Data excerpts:
__________

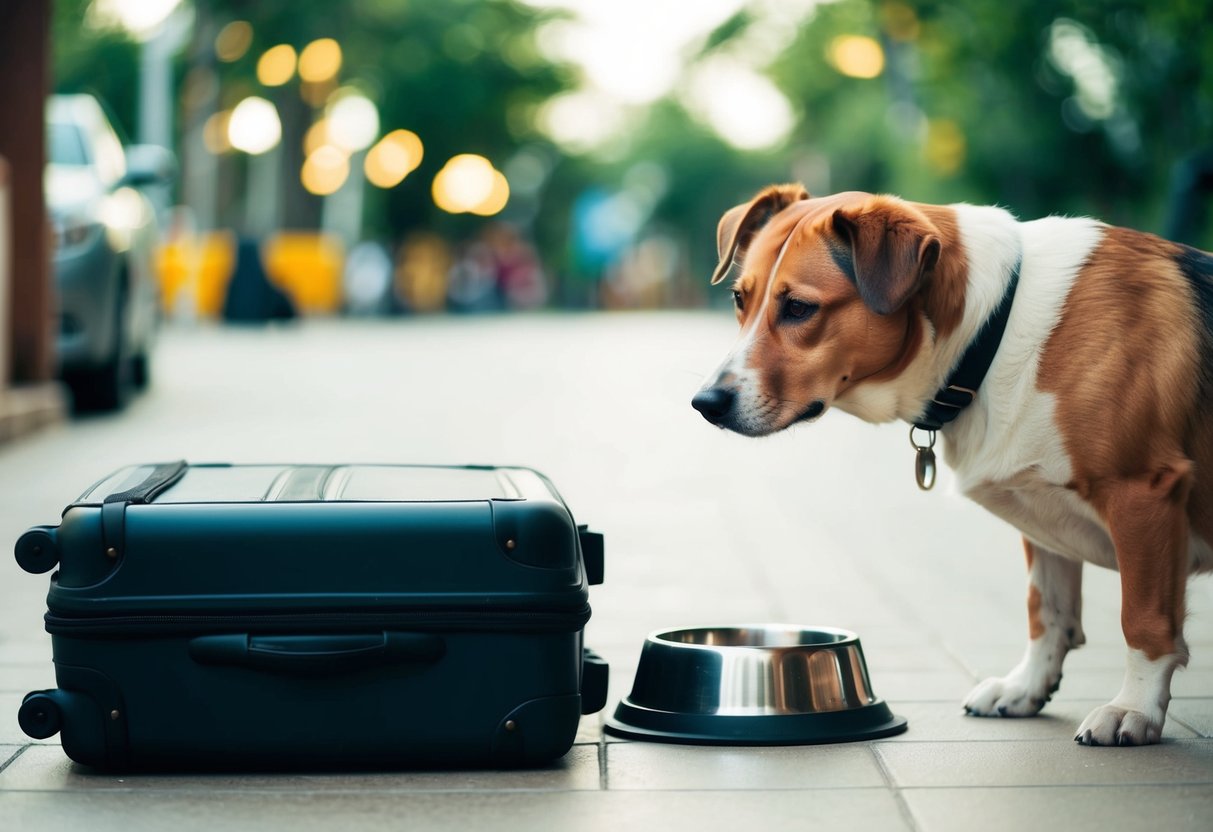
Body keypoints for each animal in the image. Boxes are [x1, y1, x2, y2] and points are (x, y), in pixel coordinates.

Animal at [693, 184, 1213, 751]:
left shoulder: (1143, 492)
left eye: (798, 307)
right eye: (740, 300)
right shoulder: (1042, 511)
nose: (705, 403)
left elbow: (1143, 620)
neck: (992, 334)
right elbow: (1046, 613)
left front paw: (1133, 707)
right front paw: (1027, 687)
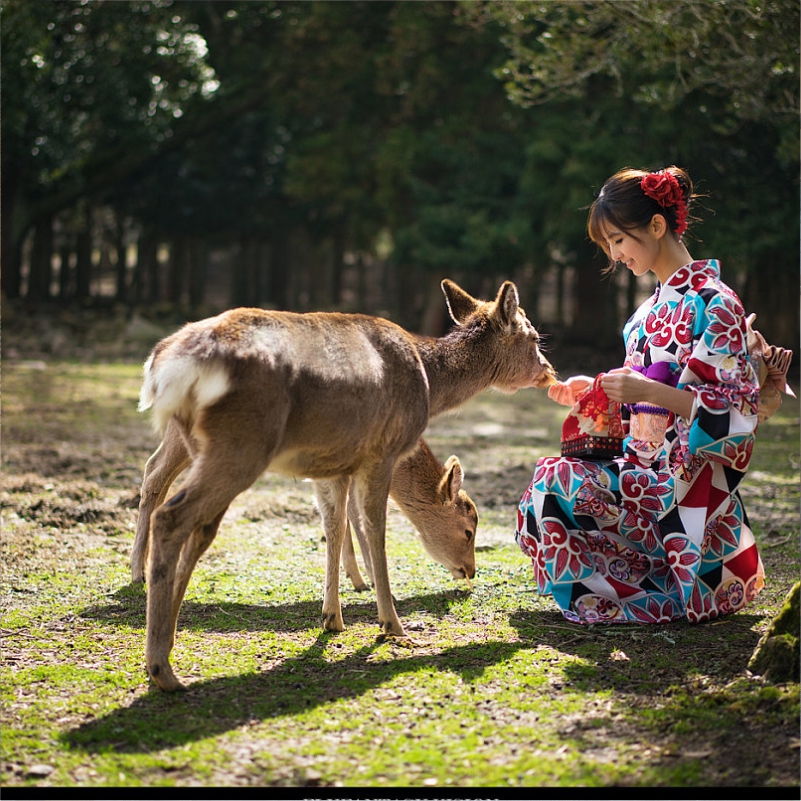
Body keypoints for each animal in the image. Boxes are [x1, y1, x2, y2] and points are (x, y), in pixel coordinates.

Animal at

__________

What the task asks. The records above need to be copied exactly, though not their pictures.

Your solution.
Body keypoints for each animal in the image. Boxes are [x1, y1, x2, y2] and points are (x, y), in pixel coordinates.

Animal at [693, 184, 1213, 751]:
left shoulder: (1143, 492)
left eye: (798, 307)
right eye: (740, 300)
right shoulder: (1042, 511)
nose: (705, 403)
left elbow: (1143, 620)
neck: (992, 334)
right elbow: (1046, 613)
left front paw: (1133, 707)
right front paw: (1027, 687)
Body keypoints for each animal in the image. Boxes are [x1, y1, x2, y2] and points are (x, y), in pixel coordinates.

Animal at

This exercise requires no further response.